Exam note: Allowed, but clear stored programs/data (graphical calculators in exam mode) and show the required working — unsupported calculator answers score no method marks.

Equation solver — to CHECK your working

Scientific calculator (e.g. Casio fx-991 series)

Purpose: Use the built-in EQN/SOLVE mode to verify roots of quadratics or simultaneous equations you have already solved by algebra.

When to use it: As a check only, after solving by hand.

Steps
Enter the coefficients in EQN mode (or use SOLVE) and confirm they match your worked solution.

Exam note: Allowed, but clear stored programs/data (graphical calculators in exam mode) and show the required working — unsupported calculator answers score no method marks.

Common Mistakes

  1. 1highMarks at stake: 3Geographical Enquiry (Section B)

    Confusing data presentation methods (like bar charts, scatter graphs) with data collection methods (like questionnaires) in Section B.

    How to avoid it: Group your fieldwork concepts clearly: collection is how you obtained the raw measurements, while presentation is how you visually represented those figures on paper.
  2. 2highMarks at stake: 4Resource Booklet Interpretation

    Lifting quantitative data directly from the Resource Booklet figures without providing any geographical context, process, or consequence.

    How to avoid it: Use the 'So What?' technique: quote the exact statistic from the figure, and immediately explain the underlying cause or consequence of that trend.
  3. 3mediumMarks at stake: 2Fieldwork Title and Locations

    Writing generic, non-specific locations for fieldwork (e.g. 'the local river') instead of citing specific geographical locations, site numbers, and project titles.

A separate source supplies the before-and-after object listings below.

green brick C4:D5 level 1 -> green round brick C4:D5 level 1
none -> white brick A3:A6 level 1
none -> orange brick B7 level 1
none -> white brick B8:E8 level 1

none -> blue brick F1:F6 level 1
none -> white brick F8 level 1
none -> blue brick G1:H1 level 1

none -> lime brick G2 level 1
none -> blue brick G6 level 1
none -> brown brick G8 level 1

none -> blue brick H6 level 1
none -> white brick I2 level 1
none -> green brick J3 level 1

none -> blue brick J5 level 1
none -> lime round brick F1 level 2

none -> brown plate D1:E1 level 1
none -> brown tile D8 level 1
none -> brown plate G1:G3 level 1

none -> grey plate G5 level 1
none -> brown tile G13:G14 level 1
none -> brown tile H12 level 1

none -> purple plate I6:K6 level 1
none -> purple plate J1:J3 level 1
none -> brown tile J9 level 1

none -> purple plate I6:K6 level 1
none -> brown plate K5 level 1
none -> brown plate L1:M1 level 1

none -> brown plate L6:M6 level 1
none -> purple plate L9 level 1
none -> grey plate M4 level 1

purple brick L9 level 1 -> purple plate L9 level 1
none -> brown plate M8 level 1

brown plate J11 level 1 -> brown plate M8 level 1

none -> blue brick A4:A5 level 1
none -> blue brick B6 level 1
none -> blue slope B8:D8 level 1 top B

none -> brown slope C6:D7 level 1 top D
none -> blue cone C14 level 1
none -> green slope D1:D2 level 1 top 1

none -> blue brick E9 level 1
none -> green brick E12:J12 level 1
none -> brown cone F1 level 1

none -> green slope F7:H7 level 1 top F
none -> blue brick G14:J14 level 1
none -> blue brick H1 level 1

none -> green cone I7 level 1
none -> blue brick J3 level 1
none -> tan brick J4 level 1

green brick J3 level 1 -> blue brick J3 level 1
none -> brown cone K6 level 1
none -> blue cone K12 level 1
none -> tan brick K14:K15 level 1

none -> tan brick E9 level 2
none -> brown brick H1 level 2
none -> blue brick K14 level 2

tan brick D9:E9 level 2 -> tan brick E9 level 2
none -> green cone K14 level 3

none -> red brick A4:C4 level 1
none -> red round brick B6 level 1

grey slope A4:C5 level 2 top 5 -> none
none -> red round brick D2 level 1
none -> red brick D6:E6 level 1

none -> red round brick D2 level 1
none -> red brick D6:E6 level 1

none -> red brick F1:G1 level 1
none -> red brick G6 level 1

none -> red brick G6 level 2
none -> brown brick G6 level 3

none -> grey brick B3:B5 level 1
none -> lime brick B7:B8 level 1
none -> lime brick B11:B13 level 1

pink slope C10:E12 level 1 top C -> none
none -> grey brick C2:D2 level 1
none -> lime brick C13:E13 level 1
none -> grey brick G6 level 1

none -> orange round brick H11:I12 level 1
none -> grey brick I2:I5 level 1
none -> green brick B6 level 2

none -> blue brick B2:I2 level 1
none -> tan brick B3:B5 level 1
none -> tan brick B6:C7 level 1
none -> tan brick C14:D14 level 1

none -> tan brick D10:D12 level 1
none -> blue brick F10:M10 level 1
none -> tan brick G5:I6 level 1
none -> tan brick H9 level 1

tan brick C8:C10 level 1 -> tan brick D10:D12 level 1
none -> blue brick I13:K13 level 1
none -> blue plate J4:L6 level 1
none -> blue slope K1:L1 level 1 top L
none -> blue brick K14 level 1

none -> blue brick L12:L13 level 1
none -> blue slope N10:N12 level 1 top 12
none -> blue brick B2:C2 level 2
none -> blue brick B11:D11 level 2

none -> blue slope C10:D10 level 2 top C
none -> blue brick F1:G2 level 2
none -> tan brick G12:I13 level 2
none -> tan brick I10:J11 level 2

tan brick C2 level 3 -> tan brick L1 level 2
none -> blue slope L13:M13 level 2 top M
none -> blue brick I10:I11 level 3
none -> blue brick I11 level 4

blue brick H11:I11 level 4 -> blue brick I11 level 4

    How to avoid it: Memorize and write out your exact, formal fieldwork title with named location, county, or country to establish geographical validity immediately.
  4. 4highMarks at stake: 4Extended Writing Essays

    Failing to write a balanced, two-sided argument and a justified final conclusion on high-tariff (8 and 12-mark) questions.

    How to avoid it: Structure your long-form answers to present both viewpoints (e.g., physical vs. human factors) and always dedicate your last paragraph to a clear, summary judgment.
  5. 5mediumMarks at stake: 2River Environments

    Believing that river velocity always decreases downstream due to gentler gradients.

    How to avoid it: Remember that average river velocity actually increases downstream because channels become smoother and more efficient, reducing friction.
  6. 6mediumMarks at stake: 1Quantitative and Statistical Skills

    Omitting mathematical working or units on simple calculations (such as percentage change or range questions).

    How to avoid it: Always write out your formula, show step-by-step substitution, and check that the correct units (e.g., %, m³/s, km³) are clearly appended to the final answer.